- **Task item**
Search the listing below, and show each line that includes the word "method".

- **Records shown**
┌────────

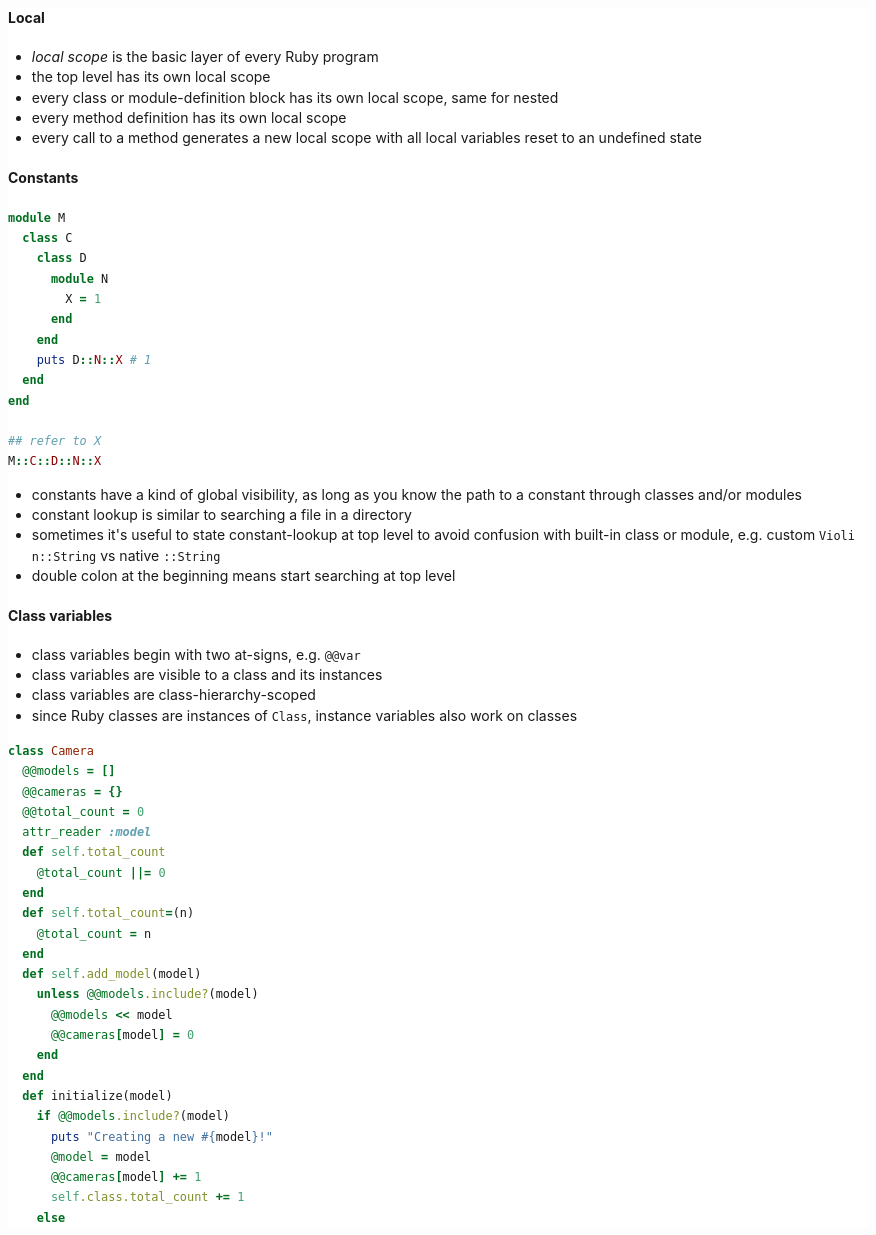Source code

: #### Local

- _local scope_ is the basic layer of every Ruby program
- the top level has its own local scope
- every class or module-definition block has its own local scope, same for nested
- every method definition has its own local scope
- every call to a method generates a new local scope with all local variables reset to an undefined state

#### Constants

```ruby
module M
  class C
    class D
      module N
        X = 1
      end
    end
    puts D::N::X # 1
  end
end

## refer to X
M::C::D::N::X
```

- constants have a kind of global visibility, as long as you know the path to a constant through classes and/or modules
- constant lookup is similar to searching a file in a directory
- sometimes it's useful to state constant-lookup at top level to avoid confusion with built-in class or module, e.g. custom `Violin::String` vs native `::String`
- double colon at the beginning means start searching at top level

#### Class variables

- class variables begin with two at-signs, e.g. `@@var`
- class variables are visible to a class and its instances
- class variables are class-hierarchy-scoped
- since Ruby classes are instances of `Class`, instance variables also work on classes

```ruby
class Camera
  @@models = []
  @@cameras = {}
  @@total_count = 0
  attr_reader :model
  def self.total_count
    @total_count ||= 0
  end
  def self.total_count=(n)
    @total_count = n
  end
  def self.add_model(model)
    unless @@models.include?(model)
      @@models << model
      @@cameras[model] = 0
    end
  end
  def initialize(model)
    if @@models.include?(model)
      puts "Creating a new #{model}!"
      @model = model
      @@cameras[model] += 1
      self.class.total_count += 1
    else
```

└────────

- **Exercise answer**
- every method definition has its own local scope
- every call to a method generates a new local scope with all local variables reset to an undefined state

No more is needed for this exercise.